## Exercises to complete
• a. List every geographic level for which, according to the survey page, RECS tables show data.
• b. Answer these questions using the survey page:
(i) How often does EIA conduct the Residential Energy Consumption Survey?
(ii) How many States did the 2009 RECS State program cover?
(iii) From whom does EIA collect energy billing data for the sampled households?

## Source passage
U.S. Energy Information Administration - EIA - Independent Statistics and Analysis
Residential Energy Consumption Survey (RECS)
- Does EIA have official EIA energy consumption statistics for counties, cities and ZIP codes?
- What is the basis for EIA’s statistics on household energy consumption and expenditures?
- Where can I find more information about the statistical models used to estimate how energy is used within U.S. homes?
- Why doesn't the average household consumption by fuel add up to the average consumption for all fuels?
- I found a table that's useful, but it's not tabulated the way I need it. Can EIA provide custom tabulations for me?
- Why do some RECS consumption statistics differ from data in other EIA data products and DOE reports, such as the Annual Energy Review (AER) and Annual Energy Outlook (AEO)?
EIA does not produce any energy consumption and end use statistics for sub-State geographies. Because the RECS is a small sample survey, tables only show data for the U.S., Census Regions, Census Divisions, and selected States. A larger sample of households in the 2009 RECS expanded the State program to 16 States. Read more ›
The statistics are based on two surveys and a statistical model. Every four years EIA conducts the Residential Energy Consumption Survey (RECS) with a sample of occupants in single family homes, apartments and mobile homes across the United States. Trained interviewers meet with residents and record information on structural characteristics of the housing unit, energy consuming behavior, appliances and equipment. Following the household survey, EIA collects energy billing data for sampled households from their energy suppliers with a second survey. Complex statistical models allocate a household’s total consumption to specific uses such as heating, cooling and refrigeration.

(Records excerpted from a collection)

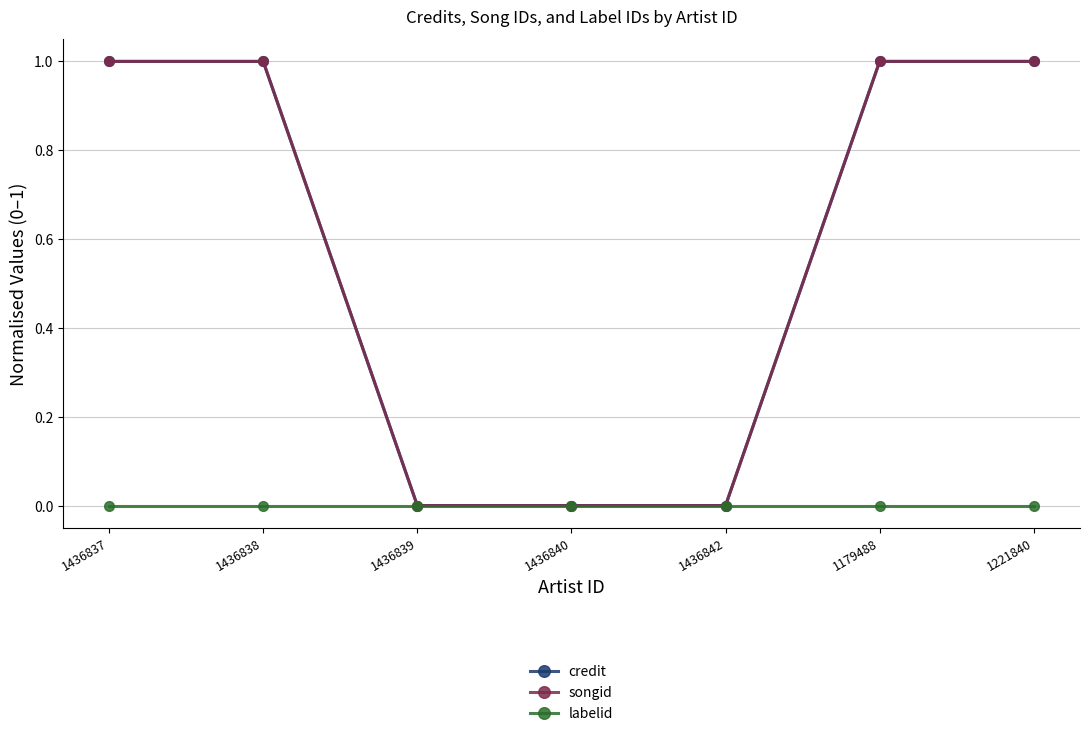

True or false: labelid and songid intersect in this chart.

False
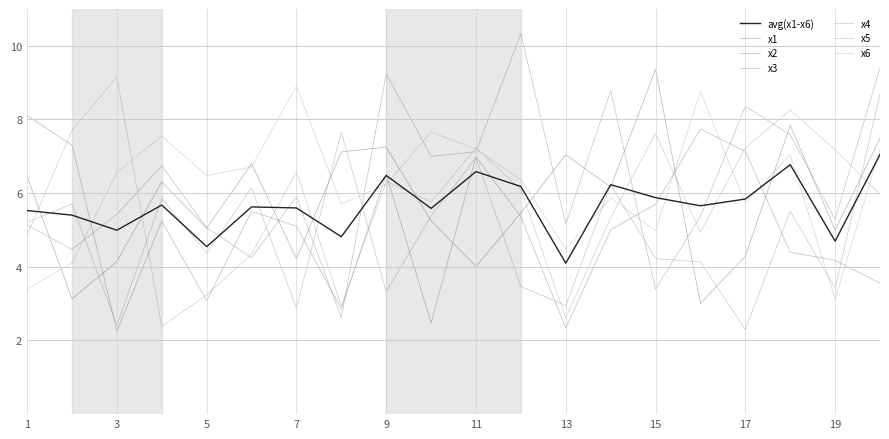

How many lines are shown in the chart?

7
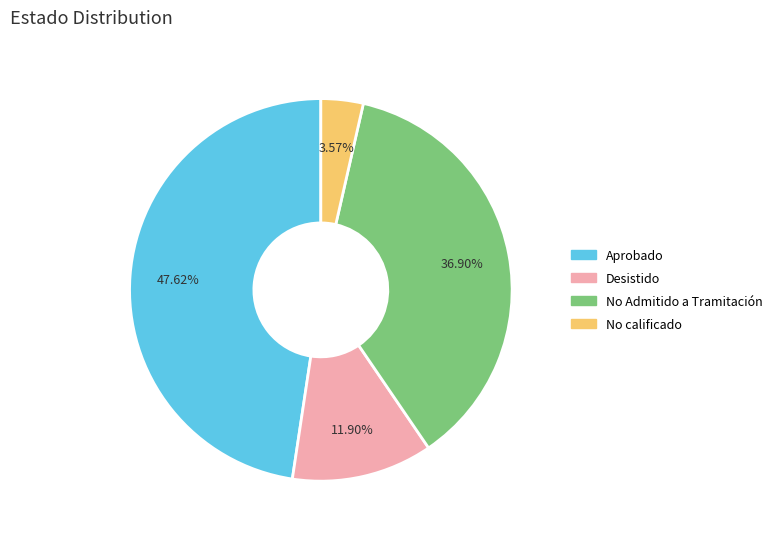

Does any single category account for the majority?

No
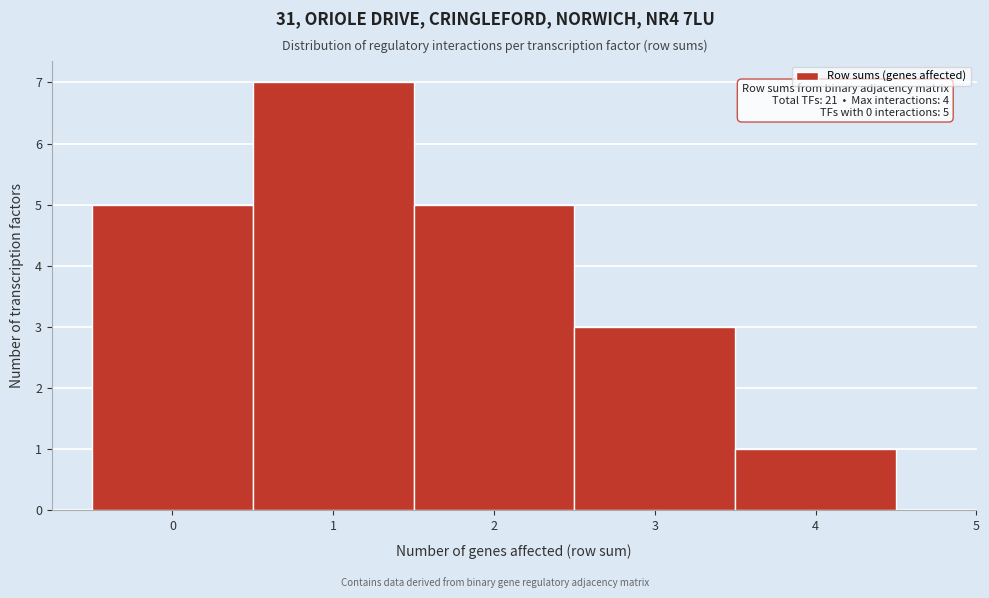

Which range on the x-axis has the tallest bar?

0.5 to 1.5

--

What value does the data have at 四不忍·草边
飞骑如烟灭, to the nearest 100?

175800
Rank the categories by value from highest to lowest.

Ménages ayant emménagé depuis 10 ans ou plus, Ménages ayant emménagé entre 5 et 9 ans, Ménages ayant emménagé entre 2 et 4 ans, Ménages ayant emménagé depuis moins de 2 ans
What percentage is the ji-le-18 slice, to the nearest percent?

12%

* * *

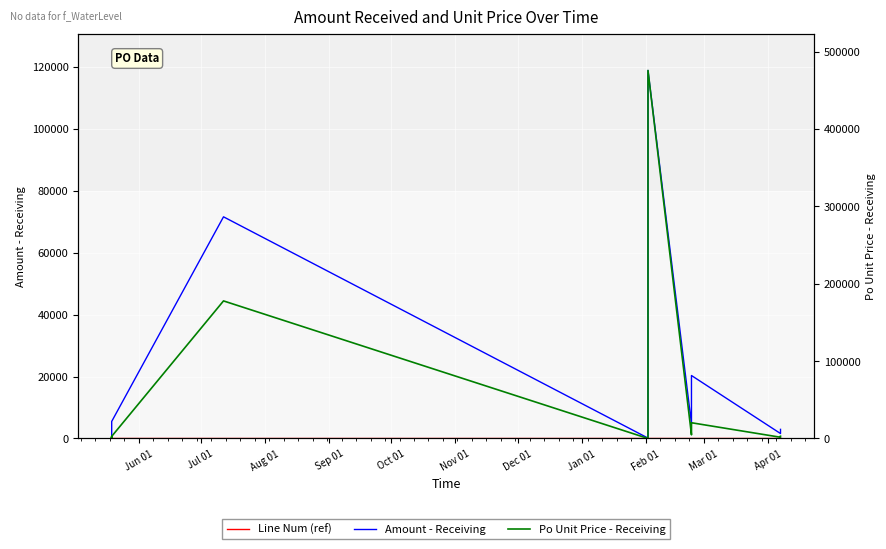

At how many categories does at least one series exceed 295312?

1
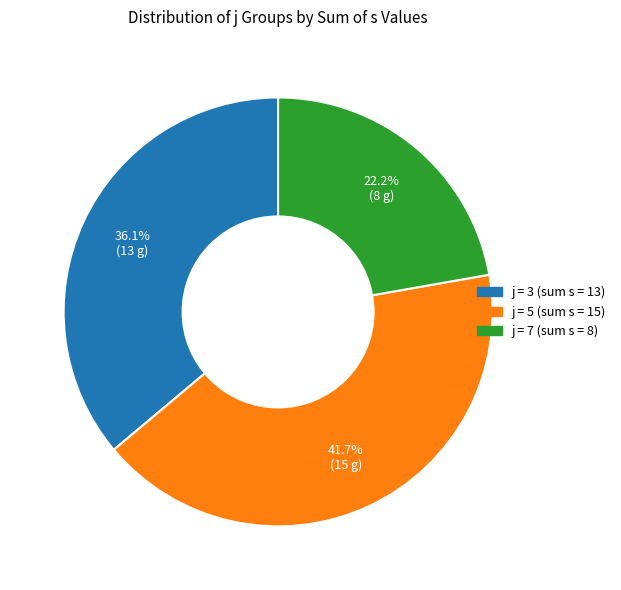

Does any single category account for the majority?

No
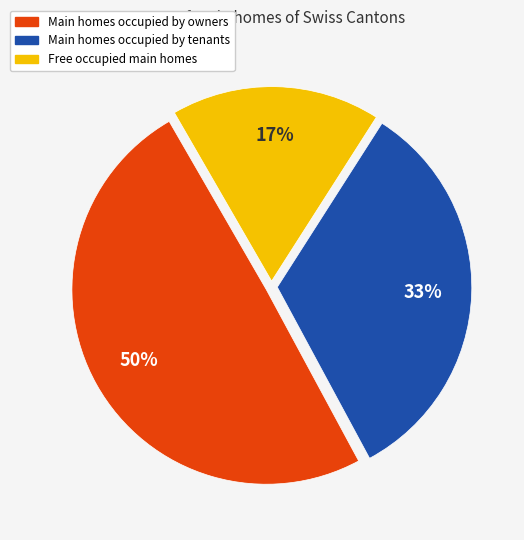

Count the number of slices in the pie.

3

## Outputs by task
• a. The U.S., Census Regions, Census Divisions, and selected States.

• b.
(i) Every four years.
(ii) 16 States.
(iii) From their energy suppliers.